##### EXCERPTED RECORDS #####

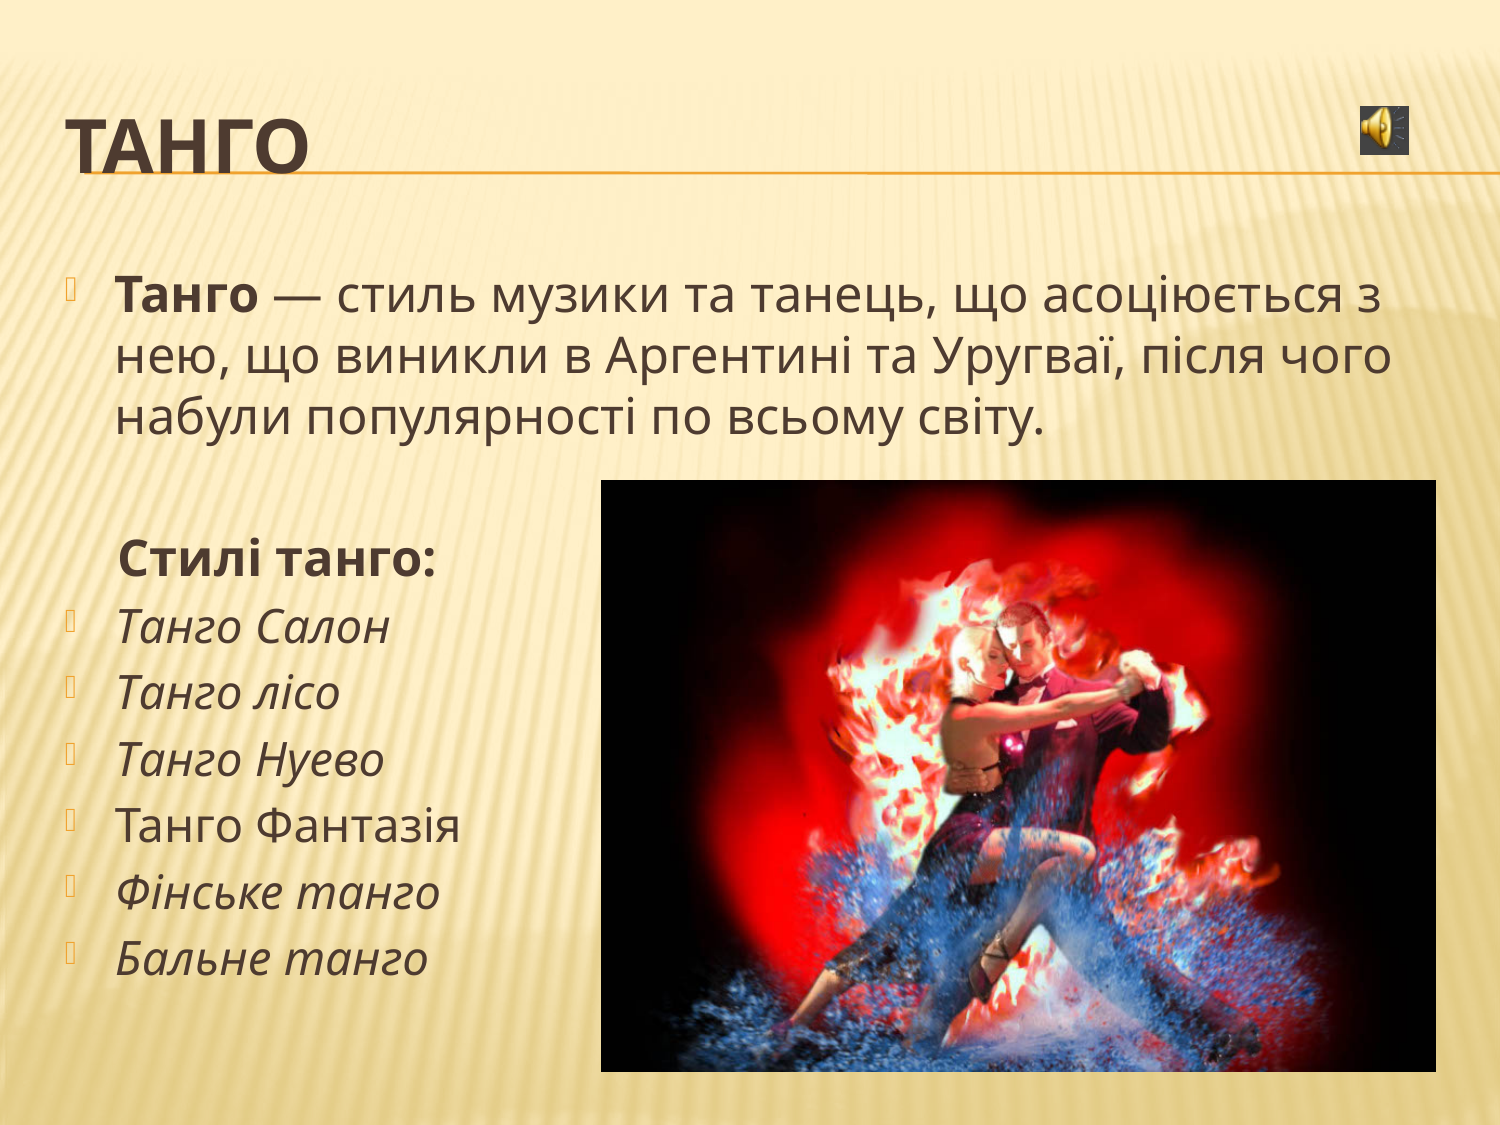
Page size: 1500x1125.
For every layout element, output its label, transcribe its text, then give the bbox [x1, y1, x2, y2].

list Танго — стиль музики та танець, що асоціюється з нею, що виникли в Аргентині та Уругваї, після чого набули популярності по всьому світу. Стилі танго: Танго Салон Танго лісо Танго Нуево Танго Фантазія Фінське танго Бальне танго [50, 254, 1475, 998]
picture [1359, 105, 1410, 156]
picture [601, 480, 1436, 1073]
title Танго [50, 75, 1475, 213]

#####

- **ASSIGNMENT**
Return all of the entries exactly as written, but drop any pictures they hold.

- **PROBLEM SOLUTION**
Page size: 1500x1125.
For every layout element, output its label, transcribe its text, then give the bbox [x1, y1, x2, y2].

list Танго — стиль музики та танець, що асоціюється з нею, що виникли в Аргентині та Уругваї, після чого набули популярності по всьому світу. Стилі танго: Танго Салон Танго лісо Танго Нуево Танго Фантазія Фінське танго Бальне танго [50, 254, 1475, 998]
picture [1359, 105, 1410, 156]
picture [601, 480, 1436, 1073]
title Танго [50, 75, 1475, 213]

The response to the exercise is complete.